Talbott: I’m feeling like I maybe don’t know enough to totally answer this question completely, but I definitely know there are a ton of extraordinary, fearless, and challenging gay, lesbian, and bisexual playwrights out there right now, and I think that gay theater is majorly alive and kicking, which I love. I don’t know if it’s changed so much as evolved with our world maybe. There are a ton of brilliant writers out there writing honestly, openly, and compassionately about sexuality right now. I mean you had Doric Wilson, Lanford Wilson, Tennessee Williams, William Inge, and you still have Larry Kramer, Tony Kushner, Mark Ravenhill, Linda Chapman, Kate Moira Ryan, The Five Lesbian Brothers, Craig Lucas, Charles Busch, Jeff Weiss, and a ton of others. And now you also have Lucy Thurber, Mark Schultz, Ken Urban, Taylor Mac, Daniel Reitz, Sarah Schulman, Mariah MacCarthy, Gary Sunshine, Kathleen Warnock, J.Stephen Brantley, Jordan Seavey, Troy Deutsch, Donnetta Lavinia Grays and Joshua Conkel, among many, many, many wonderful others. All completely original and powerful, distinct, unafraid voices.

Thomas: The Crumple Zone premiered off-Broadway in 2000, but it was written in the late 90s. One of the very reasons I wrote this play is because there seemed to be a point in the 90s when almost every single play that even touched on gay issues also dealt with AIDS in some major or minor way. I totally understand that playwrights were simply responding to the crisis, often in amazing theatrical works, but just because a play focuses on gay people does not mean that AIDS or mortality automatically has to feature into the plot.

What are some themes that you often find yourselves wrestling with?
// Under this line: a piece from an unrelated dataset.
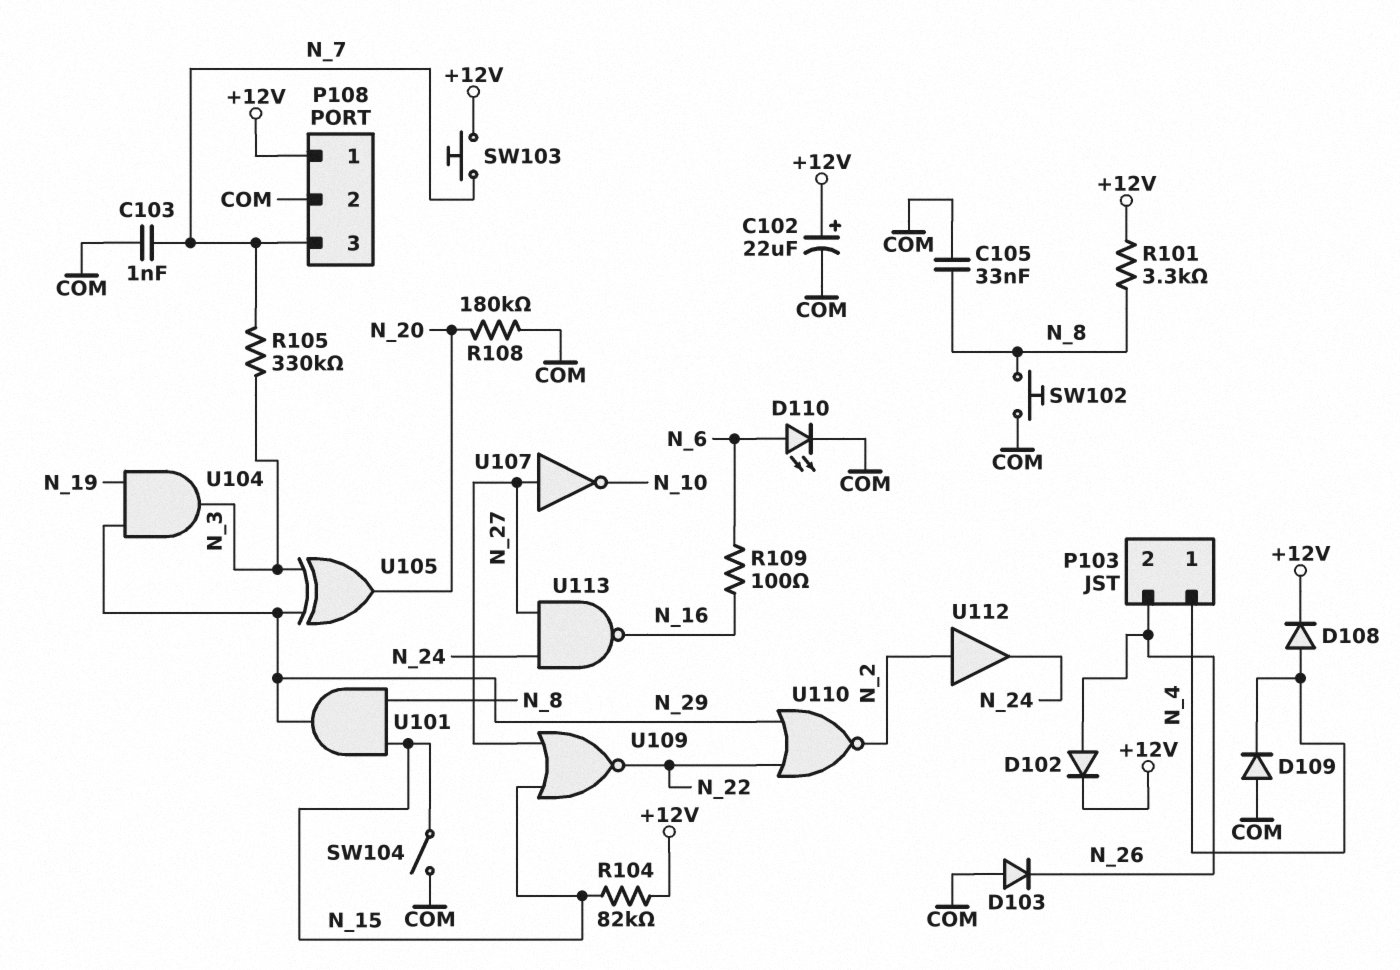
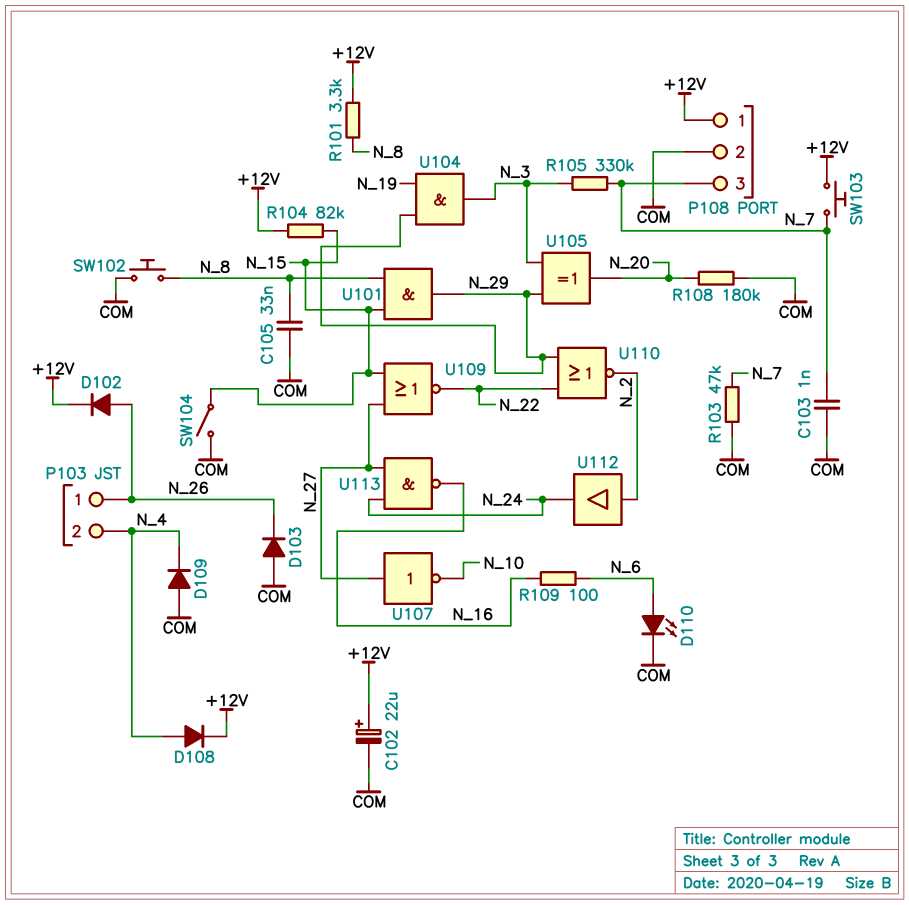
P103 pin 1: N_4 -> N_26
P103 pin 2: N_26 -> N_4
R103: none -> 47k (COM, N_7)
Talbott: I think family, siblings, childhood, my best friends, lovers, my mom, childhood, sex, self-hatred, memory, loneliness, anger, compassion, nature, poverty, spirituality and love.

Courtesy of Buddy Thomas

Thomas: Honestly, what I wrestle with more than anything is finding a spare moment in the day to write at all. I have a pretty all-consuming day job, and in this economy, thank God for that, but the last thing I want to do after twelve hours at a computer is sit at a computer some more. That attitude caused a pretty serious dry-spell after The Crumple Zone premiered off-Broadway. It had gotten great reviews and was a pretty big hit, and everyone wanted to know what I was going to do next. I had some ideas, but just no time. Cut to ten years later, and I finally banged out a new one, the sci-fi spoof, Devil Boys From Beyond, which won Best Play at Fringe NYC and was nominated for a GLAAD Award, before transferring to a commercial off-Broadway run. It has since been performed around the country, and I understand that GayFest did a pretty fun production of it last summer.